Ini Harapan Marcell Siahaan Pada Pemerintahan Jokowi

Ratih Adiwardhani | 12 November 2014, 18:45 WIB
Ini Harapan Marcell Siahaan Pada Pemerintahan Jokowi
Kapanlagi.com - Sejak dilantik menjadi presiden pada 20 Oktober lalu, masyarakat Indonesia termasuk kalangan musisi menaruh harapan pada pemerintahan Jokowi. Begitu juga dengan musisi Marcell, yang berharap bahwa pemerintahan Jokowi akan membawa perubahan positif bagi industri kreatif.

"Industri kreatif kalo saya berharap untuk masalah regulasi, terutama penanganan untuk proteksi industri kreatif lebih baik. Saya pengen undang-undang lebih mumpuni, lebih komprehensif, bisa menangani semua lebih baik dari segala sisi. Sekaligus juga untuk memotivasi industri-industri kreatif, supaya bener sadar mereka punya hak, tapi mereka juga punya kewajiban. Kadang-kadang ada beberapa pelaku industri kreatif yang memang mereka tidak mau peduli dengan hak-haknya, ketika hak-haknya sudah dilanggar, mereka baru marah-marah. Jangan gitu juga," jelas Marcell saat ditemui di kawasan Monas, Jakarta Pusat beberapa waktu lalu.

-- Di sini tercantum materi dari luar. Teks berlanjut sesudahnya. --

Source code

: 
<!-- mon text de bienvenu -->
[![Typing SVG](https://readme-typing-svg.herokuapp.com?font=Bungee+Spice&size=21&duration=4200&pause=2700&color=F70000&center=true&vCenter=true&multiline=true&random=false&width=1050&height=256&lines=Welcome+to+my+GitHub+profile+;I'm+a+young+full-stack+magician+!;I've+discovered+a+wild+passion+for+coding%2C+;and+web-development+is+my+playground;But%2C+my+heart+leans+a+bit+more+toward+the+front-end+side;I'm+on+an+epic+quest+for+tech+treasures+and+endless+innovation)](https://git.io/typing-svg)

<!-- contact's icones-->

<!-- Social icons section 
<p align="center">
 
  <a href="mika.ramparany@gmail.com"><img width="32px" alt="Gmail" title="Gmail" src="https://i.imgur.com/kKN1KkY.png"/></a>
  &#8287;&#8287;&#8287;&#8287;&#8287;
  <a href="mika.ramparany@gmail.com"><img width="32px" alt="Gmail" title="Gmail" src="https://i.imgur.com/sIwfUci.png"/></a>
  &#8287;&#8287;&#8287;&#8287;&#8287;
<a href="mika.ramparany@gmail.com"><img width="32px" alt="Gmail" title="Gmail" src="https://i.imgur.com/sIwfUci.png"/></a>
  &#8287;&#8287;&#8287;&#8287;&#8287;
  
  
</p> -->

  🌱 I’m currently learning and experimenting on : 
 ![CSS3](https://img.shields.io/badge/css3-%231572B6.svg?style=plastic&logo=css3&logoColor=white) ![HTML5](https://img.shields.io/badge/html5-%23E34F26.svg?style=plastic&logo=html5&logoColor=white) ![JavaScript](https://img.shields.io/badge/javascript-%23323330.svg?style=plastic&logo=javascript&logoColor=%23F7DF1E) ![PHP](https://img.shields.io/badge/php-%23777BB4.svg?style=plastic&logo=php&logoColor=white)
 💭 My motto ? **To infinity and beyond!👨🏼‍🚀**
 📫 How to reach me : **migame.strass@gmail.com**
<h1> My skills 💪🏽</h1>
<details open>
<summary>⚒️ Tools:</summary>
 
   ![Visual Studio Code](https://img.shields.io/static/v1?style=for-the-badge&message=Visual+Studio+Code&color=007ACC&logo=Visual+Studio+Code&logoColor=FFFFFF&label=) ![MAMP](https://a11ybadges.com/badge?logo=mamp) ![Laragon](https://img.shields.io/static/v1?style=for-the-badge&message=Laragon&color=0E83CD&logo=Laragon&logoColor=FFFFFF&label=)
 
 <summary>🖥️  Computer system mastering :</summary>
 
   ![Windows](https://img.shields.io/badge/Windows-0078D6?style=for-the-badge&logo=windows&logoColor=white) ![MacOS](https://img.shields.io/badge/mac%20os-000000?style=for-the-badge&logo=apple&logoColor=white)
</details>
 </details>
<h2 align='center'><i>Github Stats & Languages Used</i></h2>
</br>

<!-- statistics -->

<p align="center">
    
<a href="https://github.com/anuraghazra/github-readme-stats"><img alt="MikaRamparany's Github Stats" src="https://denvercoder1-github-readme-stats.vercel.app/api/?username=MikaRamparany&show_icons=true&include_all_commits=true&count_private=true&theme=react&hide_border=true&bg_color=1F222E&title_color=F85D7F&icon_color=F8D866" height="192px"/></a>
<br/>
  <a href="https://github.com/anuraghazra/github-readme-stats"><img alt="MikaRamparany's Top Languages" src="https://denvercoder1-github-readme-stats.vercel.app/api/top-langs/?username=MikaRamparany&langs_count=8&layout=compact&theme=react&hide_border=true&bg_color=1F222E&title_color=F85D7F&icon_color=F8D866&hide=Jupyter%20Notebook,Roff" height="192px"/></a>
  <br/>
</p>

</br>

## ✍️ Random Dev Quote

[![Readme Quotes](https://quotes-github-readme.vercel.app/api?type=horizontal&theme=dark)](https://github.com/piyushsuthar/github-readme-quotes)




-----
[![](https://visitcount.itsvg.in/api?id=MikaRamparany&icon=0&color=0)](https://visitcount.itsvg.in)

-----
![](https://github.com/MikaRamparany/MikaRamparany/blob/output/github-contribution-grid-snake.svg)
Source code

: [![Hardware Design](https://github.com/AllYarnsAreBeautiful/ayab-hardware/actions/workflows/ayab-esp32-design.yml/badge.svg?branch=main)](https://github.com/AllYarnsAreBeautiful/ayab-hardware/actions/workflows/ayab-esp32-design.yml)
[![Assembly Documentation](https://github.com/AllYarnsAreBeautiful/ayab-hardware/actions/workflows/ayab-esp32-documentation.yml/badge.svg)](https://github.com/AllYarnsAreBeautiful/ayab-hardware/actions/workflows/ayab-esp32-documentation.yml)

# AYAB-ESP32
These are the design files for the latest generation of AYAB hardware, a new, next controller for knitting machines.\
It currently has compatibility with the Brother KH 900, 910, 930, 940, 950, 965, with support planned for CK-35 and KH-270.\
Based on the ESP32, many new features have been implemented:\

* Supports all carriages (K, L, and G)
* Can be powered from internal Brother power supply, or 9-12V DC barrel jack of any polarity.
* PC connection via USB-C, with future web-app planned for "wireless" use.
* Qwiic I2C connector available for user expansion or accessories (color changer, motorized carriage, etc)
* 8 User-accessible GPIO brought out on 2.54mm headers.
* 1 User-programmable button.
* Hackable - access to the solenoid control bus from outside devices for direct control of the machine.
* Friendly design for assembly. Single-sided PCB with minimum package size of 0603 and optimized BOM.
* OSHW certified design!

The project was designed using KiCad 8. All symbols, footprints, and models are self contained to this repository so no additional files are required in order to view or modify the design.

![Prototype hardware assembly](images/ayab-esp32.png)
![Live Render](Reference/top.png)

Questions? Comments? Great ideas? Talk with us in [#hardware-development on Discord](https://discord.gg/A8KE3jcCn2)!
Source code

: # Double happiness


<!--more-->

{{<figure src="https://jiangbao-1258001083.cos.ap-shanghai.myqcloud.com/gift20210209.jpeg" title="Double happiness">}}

Marcell Siahaan © Kapanlagi.com/BusanMarcell Siahaan © Kapanlagi.com/Busan

Selain menaruh harapan pada pemerintahan Jokowi, pelantun Firasat ini juga menyampaikan harapannya bagi sosok Jokowi secara pribadi. "Pak Jokowi, sehat yang penting, karena buat saya orang sehat itu, sehat dulu, kalo udah sehat orang pasti waras, orang kalo udah waras pasti mikirnya enak, mikirnya segala macam lancar. Dan kita harus dukung Pak Jokowi untuk menjalani proses berpolitik, berkehidupan berbangsa dan bernegara, karena tidak mudah menjadi beliau," urainya.  

Tak hanya menyoroti pemerintahan Jokowi, Marcell juga berharap masyarakat Indonesia lebih pandai dalam menyampaikan kritik pada Jokowi dan kabinetnya. Meski saat ini akses sosial media sudah semakin mudah, namun Marcell tidak setuju jika ada menteri yang dibully di sosial media.  "Saya nggak setuju (bullying di sosial media). Walaupun menterinya geblek oke, saya terima. Tapi bukan begitu caranya, ada salurannya. Kita harus menghormati mereka. Gimanapun itu presiden, gimanapun juga itu menteri, kita harus sopan, kita harus ada caranya. Jadi nggak cuma teriak-teriak, bully-bully di sosial media. Come on, nggak akan menyelesaikan apa-apa. Jangan berusaha mengubah negara, apalagi dunia dengan jempol. Nggak ada gunanya. Just do something yang lebih appropriate. Lebih layak," tutup Marcell.